**WHAT THIS TASK INVOLVES:** Arrange the data below as a CSV with two columns, input and output. Give one row per input and its output, with each value in its own quoted field and line breaks replaced by spaces.

**DATA SUPPLIED:**
****

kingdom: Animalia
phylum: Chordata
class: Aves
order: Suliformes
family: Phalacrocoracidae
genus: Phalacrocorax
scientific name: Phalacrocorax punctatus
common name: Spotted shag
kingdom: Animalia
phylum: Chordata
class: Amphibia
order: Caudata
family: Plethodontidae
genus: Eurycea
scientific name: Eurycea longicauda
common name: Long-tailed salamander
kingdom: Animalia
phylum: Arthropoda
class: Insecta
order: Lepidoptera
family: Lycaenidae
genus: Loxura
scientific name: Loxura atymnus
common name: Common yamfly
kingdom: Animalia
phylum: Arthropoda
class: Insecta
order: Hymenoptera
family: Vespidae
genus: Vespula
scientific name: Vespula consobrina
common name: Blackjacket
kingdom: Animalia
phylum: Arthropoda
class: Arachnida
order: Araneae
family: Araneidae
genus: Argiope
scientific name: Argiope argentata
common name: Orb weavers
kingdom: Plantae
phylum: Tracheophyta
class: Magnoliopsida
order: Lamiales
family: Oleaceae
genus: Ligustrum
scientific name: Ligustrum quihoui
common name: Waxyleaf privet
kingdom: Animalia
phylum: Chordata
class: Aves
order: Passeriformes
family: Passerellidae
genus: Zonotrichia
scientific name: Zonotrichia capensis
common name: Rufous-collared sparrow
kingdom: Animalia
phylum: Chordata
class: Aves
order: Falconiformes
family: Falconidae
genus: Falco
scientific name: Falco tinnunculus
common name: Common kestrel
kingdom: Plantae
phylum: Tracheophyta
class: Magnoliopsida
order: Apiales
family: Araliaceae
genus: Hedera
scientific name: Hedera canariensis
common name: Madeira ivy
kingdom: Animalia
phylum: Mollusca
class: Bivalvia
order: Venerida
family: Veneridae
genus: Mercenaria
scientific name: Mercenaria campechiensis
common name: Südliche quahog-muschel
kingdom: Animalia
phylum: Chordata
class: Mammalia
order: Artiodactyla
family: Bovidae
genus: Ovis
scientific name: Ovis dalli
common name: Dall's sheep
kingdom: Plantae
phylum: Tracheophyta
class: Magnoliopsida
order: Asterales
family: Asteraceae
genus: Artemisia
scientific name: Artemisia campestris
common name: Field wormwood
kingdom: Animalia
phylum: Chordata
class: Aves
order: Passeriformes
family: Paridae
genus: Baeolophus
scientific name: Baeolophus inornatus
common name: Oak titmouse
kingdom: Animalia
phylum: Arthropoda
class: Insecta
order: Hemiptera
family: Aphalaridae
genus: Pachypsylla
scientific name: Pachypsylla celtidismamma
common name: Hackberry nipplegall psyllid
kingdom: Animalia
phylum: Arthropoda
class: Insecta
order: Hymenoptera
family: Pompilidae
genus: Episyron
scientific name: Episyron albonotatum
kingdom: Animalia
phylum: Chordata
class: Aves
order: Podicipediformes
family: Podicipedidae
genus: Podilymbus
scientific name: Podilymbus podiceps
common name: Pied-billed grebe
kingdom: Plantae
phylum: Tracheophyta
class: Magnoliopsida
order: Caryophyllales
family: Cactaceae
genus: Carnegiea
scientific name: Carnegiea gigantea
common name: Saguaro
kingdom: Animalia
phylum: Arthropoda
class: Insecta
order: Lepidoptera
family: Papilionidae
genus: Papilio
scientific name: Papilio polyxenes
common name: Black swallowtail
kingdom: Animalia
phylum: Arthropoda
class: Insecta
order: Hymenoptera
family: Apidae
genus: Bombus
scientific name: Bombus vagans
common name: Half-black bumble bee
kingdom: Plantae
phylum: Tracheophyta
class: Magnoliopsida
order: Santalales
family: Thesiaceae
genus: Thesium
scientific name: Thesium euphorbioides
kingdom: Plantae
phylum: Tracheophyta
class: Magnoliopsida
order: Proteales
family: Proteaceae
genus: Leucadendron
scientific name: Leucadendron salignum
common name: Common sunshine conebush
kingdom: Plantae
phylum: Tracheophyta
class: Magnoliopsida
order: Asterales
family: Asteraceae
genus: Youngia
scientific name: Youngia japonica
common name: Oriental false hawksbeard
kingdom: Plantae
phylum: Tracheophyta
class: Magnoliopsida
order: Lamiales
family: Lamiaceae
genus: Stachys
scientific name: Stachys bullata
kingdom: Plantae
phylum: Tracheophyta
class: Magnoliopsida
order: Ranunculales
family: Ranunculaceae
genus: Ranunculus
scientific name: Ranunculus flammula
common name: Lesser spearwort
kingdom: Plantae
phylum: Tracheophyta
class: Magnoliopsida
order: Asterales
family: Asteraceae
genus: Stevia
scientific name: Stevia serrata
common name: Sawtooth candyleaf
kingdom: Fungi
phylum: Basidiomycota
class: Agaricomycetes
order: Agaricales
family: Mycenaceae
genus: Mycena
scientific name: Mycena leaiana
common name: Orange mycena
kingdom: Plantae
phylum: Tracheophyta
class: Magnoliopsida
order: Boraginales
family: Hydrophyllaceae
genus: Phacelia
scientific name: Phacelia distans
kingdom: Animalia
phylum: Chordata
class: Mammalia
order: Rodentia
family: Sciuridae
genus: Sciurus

****

**SOLVED EXERCISE:**
input,output
"kingdom:","Animalia"
"phylum:","Chordata"
"class:","Aves"
"order:","Suliformes"
"family:","Phalacrocoracidae"
"genus:","Phalacrocorax"
"scientific name:","Phalacrocorax punctatus"
"common name:","Spotted shag"
"kingdom:","Animalia"
"phylum:","Chordata"
"class:","Amphibia"
"order:","Caudata"
"family:","Plethodontidae"
"genus:","Eurycea"
"scientific name:","Eurycea longicauda"
"common name:","Long-tailed salamander"
"kingdom:","Animalia"
"phylum:","Arthropoda"
"class:","Insecta"
"order:","Lepidoptera"
"family:","Lycaenidae"
"genus:","Loxura"
"scientific name:","Loxura atymnus"
"common name:","Common yamfly"
"kingdom:","Animalia"
"phylum:","Arthropoda"
"class:","Insecta"
"order:","Hymenoptera"
"family:","Vespidae"
"genus:","Vespula"
"scientific name:","Vespula consobrina"
"common name:","Blackjacket"
"kingdom:","Animalia"
"phylum:","Arthropoda"
"class:","Arachnida"
"order:","Araneae"
"family:","Araneidae"
"genus:","Argiope"
"scientific name:","Argiope argentata"
"common name:","Orb weavers"
"kingdom:","Plantae"
"phylum:","Tracheophyta"
"class:","Magnoliopsida"
"order:","Lamiales"
"family:","Oleaceae"
"genus:","Ligustrum"
"scientific name:","Ligustrum quihoui"
"common name:","Waxyleaf privet"
"kingdom:","Animalia"
"phylum:","Chordata"
"class:","Aves"
"order:","Passeriformes"
"family:","Passerellidae"
"genus:","Zonotrichia"
"scientific name:","Zonotrichia capensis"
"common name:","Rufous-collared sparrow"
"kingdom:","Animalia"
"phylum:","Chordata"
"class:","Aves"
"order:","Falconiformes"
"family:","Falconidae"
"genus:","Falco"
"scientific name:","Falco tinnunculus"
"common name:","Common kestrel"
"kingdom:","Plantae"
"phylum:","Tracheophyta"
"class:","Magnoliopsida"
"order:","Apiales"
"family:","Araliaceae"
"genus:","Hedera"
"scientific name:","Hedera canariensis"
"common name:","Madeira ivy"
"kingdom:","Animalia"
"phylum:","Mollusca"
"class:","Bivalvia"
"order:","Venerida"
"family:","Veneridae"
"genus:","Mercenaria"
"scientific name:","Mercenaria campechiensis"
"common name:","Südliche quahog-muschel"
"kingdom:","Animalia"
"phylum:","Chordata"
"class:","Mammalia"
"order:","Artiodactyla"
"family:","Bovidae"
"genus:","Ovis"
"scientific name:","Ovis dalli"
"common name:","Dall's sheep"
"kingdom:","Plantae"
"phylum:","Tracheophyta"
"class:","Magnoliopsida"
"order:","Asterales"
"family:","Asteraceae"
"genus:","Artemisia"
"scientific name:","Artemisia campestris"
"common name:","Field wormwood"
"kingdom:","Animalia"
"phylum:","Chordata"
"class:","Aves"
"order:","Passeriformes"
"family:","Paridae"
"genus:","Baeolophus"
"scientific name:","Baeolophus inornatus"
"common name:","Oak titmouse"
"kingdom:","Animalia"
"phylum:","Arthropoda"
"class:","Insecta"
"order:","Hemiptera"
"family:","Aphalaridae"
"genus:","Pachypsylla"
"scientific name:","Pachypsylla celtidismamma"
"common name:","Hackberry nipplegall psyllid"
"kingdom:","Animalia"
"phylum:","Arthropoda"
"class:","Insecta"
"order:","Hymenoptera"
"family:","Pompilidae"
"genus:","Episyron"
"scientific name:","Episyron albonotatum"
"kingdom:","Animalia"
"phylum:","Chordata"
"class:","Aves"
"order:","Podicipediformes"
"family:","Podicipedidae"
"genus:","Podilymbus"
"scientific name:","Podilymbus podiceps"
"common name:","Pied-billed grebe"
"kingdom:","Plantae"
"phylum:","Tracheophyta"
"class:","Magnoliopsida"
"order:","Caryophyllales"
"family:","Cactaceae"
"genus:","Carnegiea"
"scientific name:","Carnegiea gigantea"
"common name:","Saguaro"
"kingdom:","Animalia"
"phylum:","Arthropoda"
"class:","Insecta"
"order:","Lepidoptera"
"family:","Papilionidae"
"genus:","Papilio"
"scientific name:","Papilio polyxenes"
"common name:","Black swallowtail"
"kingdom:","Animalia"
"phylum:","Arthropoda"
"class:","Insecta"
"order:","Hymenoptera"
"family:","Apidae"
"genus:","Bombus"
"scientific name:","Bombus vagans"
"common name:","Half-black bumble bee"
"kingdom:","Plantae"
"phylum:","Tracheophyta"
"class:","Magnoliopsida"
"order:","Santalales"
"family:","Thesiaceae"
"genus:","Thesium"
"scientific name:","Thesium euphorbioides"
"kingdom:","Plantae"
"phylum:","Tracheophyta"
"class:","Magnoliopsida"
"order:","Proteales"
"family:","Proteaceae"
"genus:","Leucadendron"
"scientific name:","Leucadendron salignum"
"common name:","Common sunshine conebush"
"kingdom:","Plantae"
"phylum:","Tracheophyta"
"class:","Magnoliopsida"
"order:","Asterales"
"family:","Asteraceae"
"genus:","Youngia"
"scientific name:","Youngia japonica"
"common name:","Oriental false hawksbeard"
"kingdom:","Plantae"
"phylum:","Tracheophyta"
"class:","Magnoliopsida"
"order:","Lamiales"
"family:","Lamiaceae"
"genus:","Stachys"
"scientific name:","Stachys bullata"
"kingdom:","Plantae"
"phylum:","Tracheophyta"
"class:","Magnoliopsida"
"order:","Ranunculales"
"family:","Ranunculaceae"
"genus:","Ranunculus"
"scientific name:","Ranunculus flammula"
"common name:","Lesser spearwort"
"kingdom:","Plantae"
"phylum:","Tracheophyta"
"class:","Magnoliopsida"
"order:","Asterales"
"family:","Asteraceae"
"genus:","Stevia"
"scientific name:","Stevia serrata"
"common name:","Sawtooth candyleaf"
"kingdom:","Fungi"
"phylum:","Basidiomycota"
"class:","Agaricomycetes"
"order:","Agaricales"
"family:","Mycenaceae"
"genus:","Mycena"
"scientific name:","Mycena leaiana"
"common name:","Orange mycena"
"kingdom:","Plantae"
"phylum:","Tracheophyta"
"class:","Magnoliopsida"
"order:","Boraginales"
"family:","Hydrophyllaceae"
"genus:","Phacelia"
"scientific name:","Phacelia distans"
"kingdom:","Animalia"
"phylum:","Chordata"
"class:","Mammalia"
"order:","Rodentia"
"family:","Sciuridae"
"genus:","Sciurus"